Publié le Dimanche 24 novembre 2013 à 11h07.

Rosa Luxemburg, enseignante

Le travail collectif d’édition des œuvres complètes de Rosa Luxemburg, entamé par les éditions Agone et Smolny, suite à la publication par le collectif éditorial toulousain de l’Introduction à l’économie politique, se poursuit avec ce second tome, centré autour de l’activité de Rosa Luxemburg en tant qu’enseignante au sein de l’école du parti social-démocrate allemand. Ces textes de Luxemburg n’avaient jamais fait l’objet d’une édition systématique et se trouvaient dispersés dans différents types d’ouvrages, dont certains sont aujourd’hui indisponibles. Il faut donc saluer cette entreprise à dimension collaborative et qui s’apprête à livrer un certain nombre d’inédits en français – sous format papier, avec une extension à venir en format informatique, permettant de mettre à disposition un ensemble de documents complémentaires.

Ce volume est structuré en trois parties. La première regroupe les interventions de Luxemburg, en congrès ou sous forme d’article, au sujet de l’éducation politique ouvrière. La seconde présente les articles qu’elle a rédigés à l’occasion de la parution de volumes des œuvres complètes de Marx. Ces quatre textes restent une invite toujours très actuelle à se confronter aux textes originaux de Marx – et à actualiser ses analyses. Luxemburg en donne elle-même l’exemple dans les textes réunis dans la dernière partie, qui livre un ensemble de matériaux liés à la fois à ses enseignements et à ses recherches, dont les conclusions lui serviront à développer sa fameuse Introduction. On accède ainsi au processus de son élaboration théorique, à travers les différents plans de travail ainsi que les notes de cours. Dans cette perspective, la lecture des cours consacrés à l’analyse de l’esclavage par exemple se révèle passionnante.. 

Former des militants autonomes

Au-delà de la dimension théorique du travail de Rosa Luxemburg, cette publication montre combien elle liait son activité théorique à une activité d’enseignement et de transmission militante, ce qu’elle explicite clairement dans son article « Ecole du syndicat et Ecole du Parti », précisant ses propres conceptions pédagogiques : « La discussion, l’échange libre des élèves avec le professeur sont primordiaux, c’est la condition première d’un cours fécond. » Car selon Luxemburg, l’enseignant du parti n’est qu’un « compagnon de lutte sur une chaire », sur un pied d’égalité avec ses élèves tout en poursuivant son activité militante – c’est d’ailleurs pour elle une condition sine qua non. Et surtout, il a vocation à former des militants autonomes : « Un institut de formation pour des prolétaires engagés dans la lutte des classes doit considérer comme sa tâche principale la formation à une pensée systématique et indépendante, et non l’ingurgitation mécanique d’une somme de savoir positif. »

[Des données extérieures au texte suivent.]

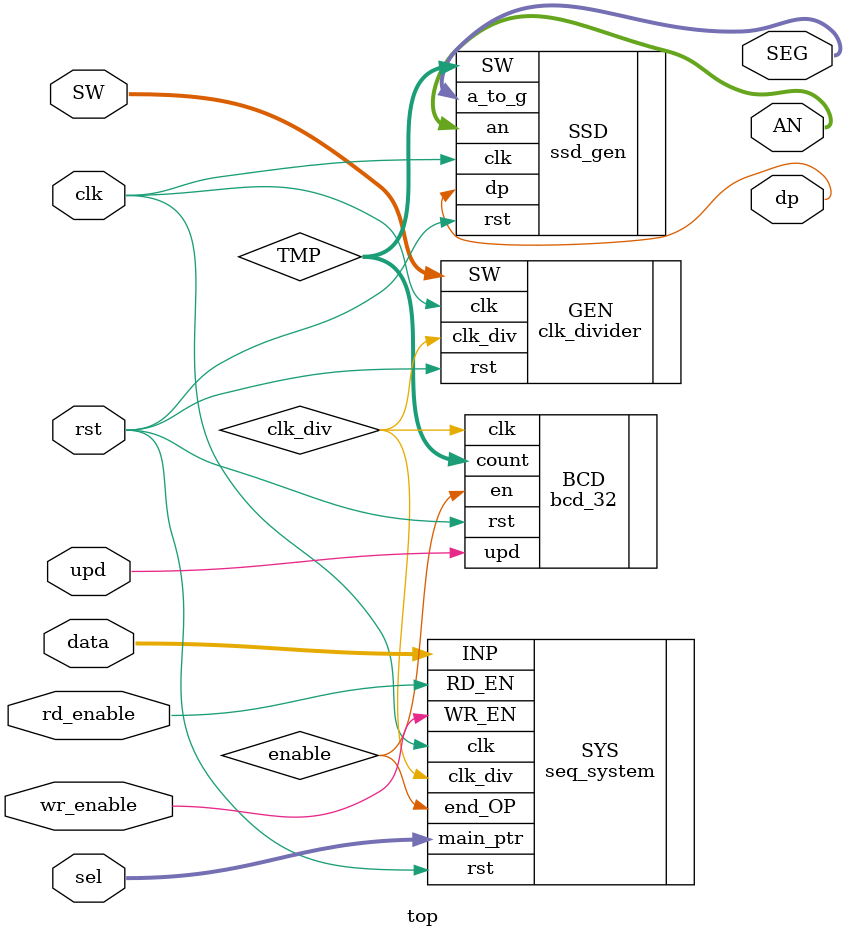
<source format=v>
`timescale 1ns / 1ps


module top(
            input clk,
            input rst,
            input [4:0] SW, 
            input [3:0] data,
            input [2:0] sel,
            input rd_enable,
            input wr_enable,
            input upd, 
            output wire [6:0] SEG,
            output wire [7:0] AN,
            output wire dp
    );
         wire clk_div;
         wire enable; 
         clk_divider  GEN    (
                              .clk(clk),
                              .rst(rst),
                              .SW(SW), 
                              .clk_div(clk_div)
                              ); 
          
         wire [31:0] TMP;
         
        seq_system SYS (
                    .clk(clk),
                    .clk_div(clk_div),
                    .rst(rst),
                    .INP(data),
                    .WR_EN(wr_enable),
                    .RD_EN(rd_enable),
                    .main_ptr(sel),
                    .end_OP(enable)
                );                  

         bcd_32  BCD    (
                          .clk(clk_div),
                          .rst(rst),
                          .en(enable),
                          .upd(upd),
                          .count(TMP)
                          );
                          
         ssd_gen   SSD   (
                           .SW(TMP),
                           .clk(clk),
                           .rst(rst),
                           .a_to_g(SEG),
                           .an(AN),
                           .dp(dp)
                          );                 
          
endmodule

</source>
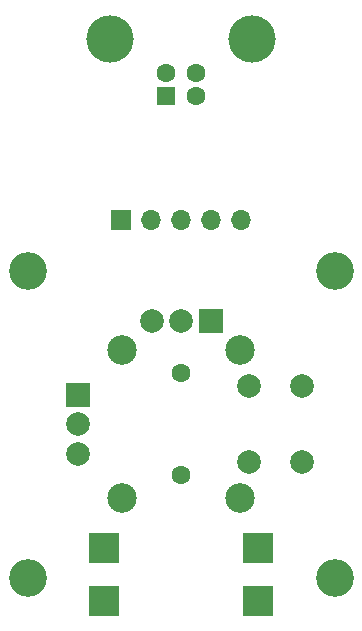
<source format=gbr>
%TF.GenerationSoftware,KiCad,Pcbnew,5.1.9-1.fc33*%
%TF.CreationDate,2021-01-18T20:35:51+01:00*%
%TF.ProjectId,Bottom,426f7474-6f6d-42e6-9b69-6361645f7063,rev?*%
%TF.SameCoordinates,PX4c4b400PY7270e00*%
%TF.FileFunction,Soldermask,Top*%
%TF.FilePolarity,Negative*%
%FSLAX46Y46*%
G04 Gerber Fmt 4.6, Leading zero omitted, Abs format (unit mm)*
G04 Created by KiCad (PCBNEW 5.1.9-1.fc33) date 2021-01-18 20:35:51*
%MOMM*%
%LPD*%
G01*
G04 APERTURE LIST*
%ADD10R,2.500000X2.500000*%
%ADD11R,1.600000X1.600000*%
%ADD12C,1.600000*%
%ADD13C,4.000000*%
%ADD14C,2.000000*%
%ADD15R,2.000000X2.000000*%
%ADD16C,2.500000*%
%ADD17O,1.700000X1.700000*%
%ADD18R,1.700000X1.700000*%
%ADD19C,3.200000*%
G04 APERTURE END LIST*
D10*
%TO.C,VBUS1*%
X13500000Y9500000D03*
%TD*%
%TO.C,GND1*%
X13500000Y5000000D03*
%TD*%
%TO.C,D-1*%
X26500000Y9500000D03*
%TD*%
%TO.C,D+1*%
X26500000Y5000000D03*
%TD*%
D11*
%TO.C,J1*%
X18750000Y47750000D03*
D12*
X21250000Y47750000D03*
X21250000Y49750000D03*
X18750000Y49750000D03*
D13*
X26000000Y52610000D03*
X14000000Y52610000D03*
%TD*%
D14*
%TO.C,T1*%
X30250000Y23250000D03*
X25750000Y16750000D03*
X30250000Y16750000D03*
X25750000Y23250000D03*
X20000000Y28730000D03*
D15*
X22500000Y28730000D03*
D14*
X17500000Y28730000D03*
D15*
X11270000Y22500000D03*
D14*
X11270000Y20000000D03*
X11270000Y17500000D03*
D16*
X15000000Y13700000D03*
X25000000Y26300000D03*
X25000000Y13700000D03*
X15000000Y26300000D03*
D12*
X20000000Y15700000D03*
X20000000Y24300000D03*
%TD*%
D17*
%TO.C,J2*%
X25080000Y37250000D03*
X22540000Y37250000D03*
X20000000Y37250000D03*
X17460000Y37250000D03*
D18*
X14920000Y37250000D03*
%TD*%
D19*
%TO.C,H4*%
X33000000Y7000000D03*
%TD*%
%TO.C,H3*%
X7000000Y7000000D03*
%TD*%
%TO.C,H2*%
X33000000Y33000000D03*
%TD*%
%TO.C,H1*%
X7000000Y33000000D03*
%TD*%
M02*

</source>
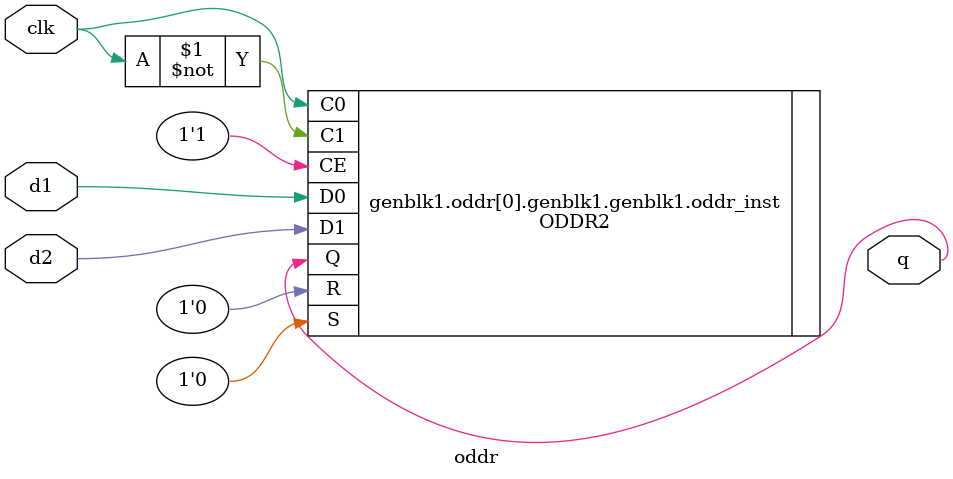
<source format=v>
/*

Copyright (c) 2016-2018 Alex Forencich

Permission is hereby granted, free of charge, to any person obtaining a copy
of this software and associated documentation files (the "Software"), to deal
in the Software without restriction, including without limitation the rights
to use, copy, modify, merge, publish, distribute, sublicense, and/or sell
copies of the Software, and to permit persons to whom the Software is
furnished to do so, subject to the following conditions:

The above copyright notice and this permission notice shall be included in
all copies or substantial portions of the Software.

THE SOFTWARE IS PROVIDED "AS IS", WITHOUT WARRANTY OF ANY KIND, EXPRESS OR
IMPLIED, INCLUDING BUT NOT LIMITED TO THE WARRANTIES OF MERCHANTABILITY
FITNESS FOR A PARTICULAR PURPOSE AND NONINFRINGEMENT. IN NO EVENT SHALL THE
AUTHORS OR COPYRIGHT HOLDERS BE LIABLE FOR ANY CLAIM, DAMAGES OR OTHER
LIABILITY, WHETHER IN AN ACTION OF CONTRACT, TORT OR OTHERWISE, ARISING FROM,
OUT OF OR IN CONNECTION WITH THE SOFTWARE OR THE USE OR OTHER DEALINGS IN
THE SOFTWARE.

*/

// Language: Verilog 2001

`timescale 1ns / 1ps

/*
 * Generic ODDR module
 */
module oddr #
(
    // target ("SIM", "GENERIC", "XILINX", "ALTERA")
    parameter TARGET = "XILINX",
    // IODDR style ("IODDR", "IODDR2")
    // Use IODDR for Virtex-4, Virtex-5, Virtex-6, 7 Series, Ultrascale
    // Use IODDR2 for Spartan-6
    parameter IODDR_STYLE = "IODDR2",
    // Width of register in bits
    parameter WIDTH = 1
)
(
    input  wire             clk,

    input  wire [WIDTH-1:0] d1,
    input  wire [WIDTH-1:0] d2,

    output wire [WIDTH-1:0] q
);

/*

Provides a consistent output DDR flip flop across multiple FPGA families
              _____       _____       _____       _____
    clk  ____/     \_____/     \_____/     \_____/     \_____
         _ ___________ ___________ ___________ ___________ __
    d1   _X____D0_____X____D2_____X____D4_____X____D6_____X__
         _ ___________ ___________ ___________ ___________ __
    d2   _X____D1_____X____D3_____X____D5_____X____D7_____X__
         _____ _____ _____ _____ _____ _____ _____ _____ ____
    d    _____X_D0__X_D1__X_D2__X_D3__X_D4__X_D5__X_D6__X_D7_

*/

genvar n;

generate

if (TARGET == "XILINX") begin
    for (n = 0; n < WIDTH; n = n + 1) begin : oddr
        if (IODDR_STYLE == "IODDR") begin
            ODDR #(
                .DDR_CLK_EDGE("SAME_EDGE"),
                .SRTYPE("ASYNC")
            )
            oddr_inst (
                .Q(q[n]),
                .C(clk),
                .CE(1'b1),
                .D1(d1[n]),
                .D2(d2[n]),
                .R(1'b0),
                .S(1'b0)
            );
        end else if (IODDR_STYLE == "IODDR2") begin
            ODDR2 #(
                .DDR_ALIGNMENT("C0"),
                .SRTYPE("ASYNC")
            )
            oddr_inst (
                .Q(q[n]),
                .C0(clk),
                .C1(~clk),
                .CE(1'b1),
                .D0(d1[n]),
                .D1(d2[n]),
                .R(1'b0),
                .S(1'b0)
            );
        end
    end
end else if (TARGET == "ALTERA") begin
    altddio_out #(
        .WIDTH(WIDTH),
        .POWER_UP_HIGH("OFF"),
        .OE_REG("UNUSED")
    )
    altddio_out_inst (
        .aset(1'b0),
        .datain_h(d1),
        .datain_l(d2),
        .outclocken(1'b1),
        .outclock(clk),
        .aclr(1'b0),
        .dataout(q)
    );
end else begin
    reg [WIDTH-1:0] d_reg_1 = {WIDTH{1'b0}};
    reg [WIDTH-1:0] d_reg_2 = {WIDTH{1'b0}};

    reg [WIDTH-1:0] q_reg = {WIDTH{1'b0}};

    always @(posedge clk) begin
        d_reg_1 <= d1;
        d_reg_2 <= d2;
    end

    always @(posedge clk) begin
        q_reg <= d1;
    end

    always @(negedge clk) begin
        q_reg <= d_reg_2;
    end

    assign q = q_reg;
end

endgenerate

endmodule

</source>
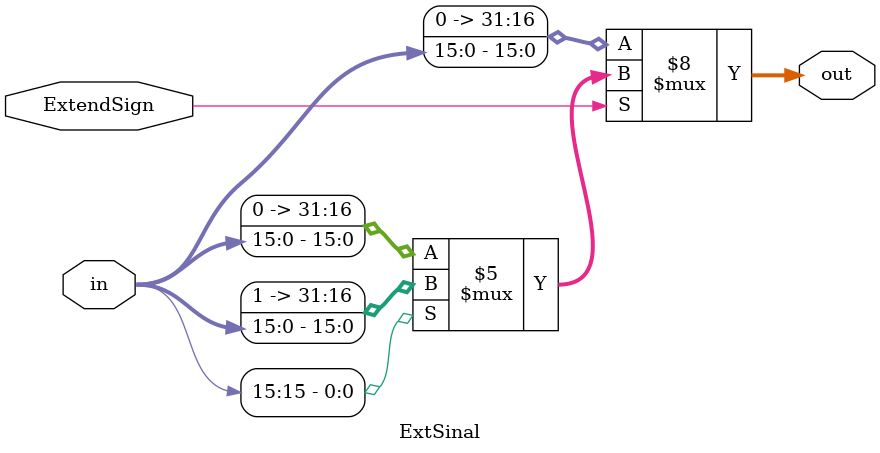
<source format=v>
/*
Módulo de Extensão de Sinal:
Para operações que envolvem valores imediatos (instruções I), 
você pode criar um módulo para estender ou ajustar o sinal imediato para a largura correta antes de executar a operação.
*/

module ExtSinal(out, in,ExtendSign);

    /* A 32-Bit output word */
    output  [31:0] out;
    
    /* A 16-Bit input word */
    input   [15:0] in;
	 input ExtendSign;
	 reg [31:0] out;

    /* Fill in the implementation here... */ 
    always@(in,ExtendSign)
	 begin
		if (ExtendSign == 0) begin
			out <= {16'h0000 , in};
		end else begin
			if (in[15]==1)
			begin
			  out <= {16'hffff , in};
			end
			else 
			begin
			  out <= in;
			end
		end

	 end
endmodule
</source>
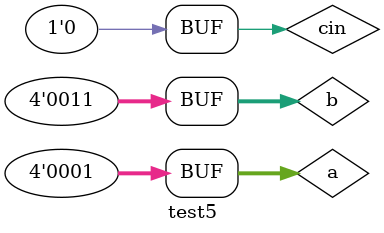
<source format=v>
`timescale 1ns / 1ps


module test5;

	// Inputs
	reg [3:0] a;
	reg [3:0] b;
	reg cin;

	// Outputs
	wire [4:0] sum;

	// Instantiate the Unit Under Test (UUT)
	rca_delay uut (
		.sum(sum), 
		.a(a), 
		.b(b), 
		.cin(cin)
	);

	initial begin
	$monitor ($time,",  a = %b,  b = %b,  cin = %b,  sum = %b\n",a,b,cin,sum);
	
		a = 4'b0000;
		b = 4'b0000;
		cin = 0;
		/*
		#20;
		
		a = 4'b1111;
		b = 4'b0001;
		cin = 1;
		*/
		#20;
		
		a = 4'b0001;
		b = 4'b0011;
		cin = 0;

	end
      
endmodule


</source>
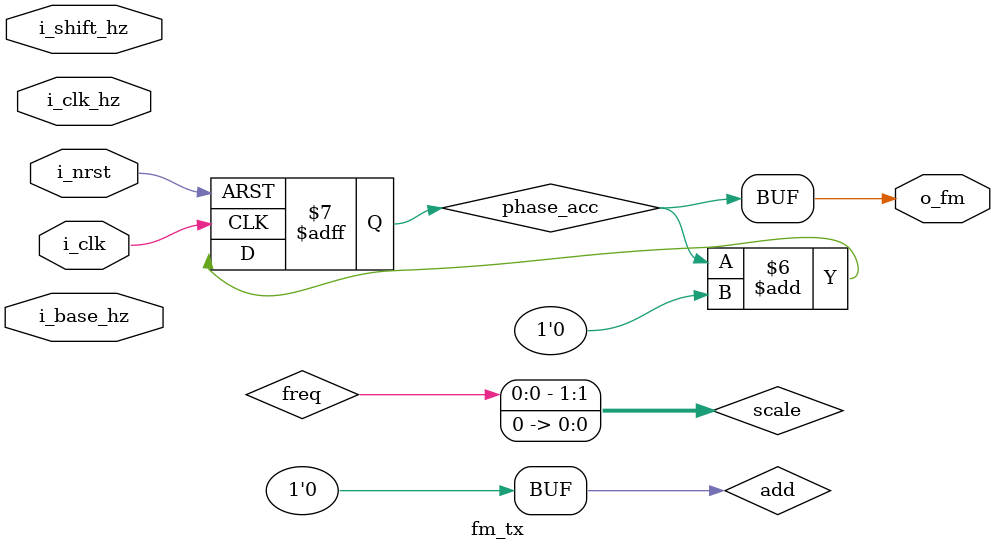
<source format=v>
`timescale 1ns/1ps


module fm_tx(
	input	   wire                    i_clk,
	input    wire                    i_nrst,
   input    wire  [p_hz_sz-1:0]     i_clk_hz,
   input    wire  [p_hz_sz-1:0]     i_base_hz,
   input    wire  [p_hz_sz-1:0]     i_shift_hz,
	output   wire                    o_fm
); 
   parameter   p_hz_sz  = 1;

   reg   [p_hz_sz-1:0]     phase_acc;
   wire  [p_hz_sz-1:0]     add;
   wire  [(2*p_hz_sz)-1:0] freq,
                           scale;

   assign o_fm    = phase_acc[p_hz_sz-1];
   assign freq    = i_base_hz + i_shift_hz;
   assign scale   = freq << p_hz_sz;
   
   // Hardware divide too much ?
   // Estimate with shifter
   // assign add = scale / i_clk_hz;
   assign add     = scale >> (p_hz_sz-1);

	always@(posedge i_clk or negedge i_nrst) begin
		if(!i_nrst) begin
		   phase_acc   <= 'd0;
      end else begin
         phase_acc   <= phase_acc + add;  
      end
   end
endmodule

</source>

Dans le prolongement des cours, elle insiste sur l’importance de la lecture et donc sur la nécessité pour l’élève de se confronter aux sources, en premier lieu aux textes de Marx. Les leçons restent pleinement actuelles : « Montrer un peu moins d’enthousiasme éperdu dans la résistance aux attentats cléricaux contre l’art bourgeois ou à propos de la fondation de coopérative de consommation, et s’efforcer en échange, avec plus d’enthousiasme, de comprendre les racines historiques, philosophiques et économiques de la lutte des classes de la social-démocratie. » La postface insiste justement sur le rôle central joué par la critique de l’économie politique dans les conceptions de Luxemburg.

Si le lecteur perçoit bien grâce à ce volume les différents niveaux de l’activité de Luxemburg en tant qu’enseignante, la seule lacune tient au trop petit nombre d’éléments factuels concernant l’école du SPD, ses élèves et ses développements – la plupart des sources citées sur cet aspect étant en allemand. Ainsi, quelques précisions sur les fonctions occupées par les élèves à leur sortie de l’école auraient été bienvenues, pour mieux saisir les contradictions internes du parti, entre une certaine vigueur théorique et une bureaucratisation de plus en plus affirmée.

Espérons en tout cas qu’avec ses nombreuses qualités, cette publication permettra aux militantEs en France de se familiariser davantage avec l’histoire du mouvement ouvrier allemand et ses débats – aujourd’hui largement méconnus.

 

À l’école du socialisme, Œuvres complètes – tome II, Rosa Luxemburg, traduit de l’allemand par Lucie Roignant, Agone / Smolny, 2013, 272 pages, 22 euros.